::: EXERCISE DATA

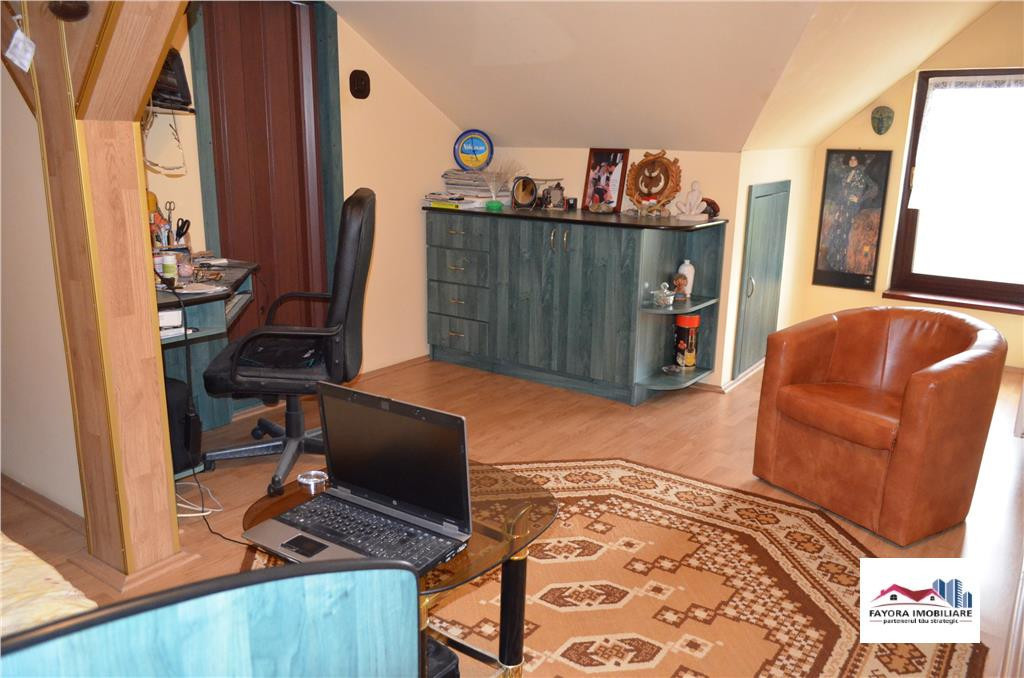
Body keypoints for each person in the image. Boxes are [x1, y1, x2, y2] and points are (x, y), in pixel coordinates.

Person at [824, 154, 878, 271]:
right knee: (836, 231)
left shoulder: (862, 175)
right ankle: (833, 262)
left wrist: (860, 198)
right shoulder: (846, 174)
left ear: (859, 161)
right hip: (842, 206)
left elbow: (874, 188)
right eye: (850, 159)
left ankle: (842, 265)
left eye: (855, 159)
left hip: (852, 207)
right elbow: (841, 191)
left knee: (845, 232)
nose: (852, 161)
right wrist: (838, 205)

::::::

→ TASK ITEM
An exact reproduction of the data is needed, with no pictures included.

→ EXERCISE ANSWER
Body keypoints for each person in the image. Boxes are [x1, y1, x2, y2] and points are (x, y), in pixel coordinates.

Person at [824, 154, 878, 271]:
right knee: (836, 231)
left shoulder: (862, 175)
right ankle: (833, 262)
left wrist: (860, 198)
right shoulder: (846, 174)
left ear: (859, 161)
right hip: (842, 206)
left elbow: (874, 188)
right eye: (850, 159)
left ankle: (842, 265)
left eye: (855, 159)
left hip: (852, 207)
right elbow: (841, 191)
left knee: (845, 232)
nose: (852, 161)
right wrist: (838, 205)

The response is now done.